> Work task
Give only the number of lines in the data that contain the word "Example".

Collected data:
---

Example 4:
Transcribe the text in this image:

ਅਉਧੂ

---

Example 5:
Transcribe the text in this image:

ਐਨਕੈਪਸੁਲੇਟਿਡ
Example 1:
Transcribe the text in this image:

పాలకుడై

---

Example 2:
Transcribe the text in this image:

> Result below
4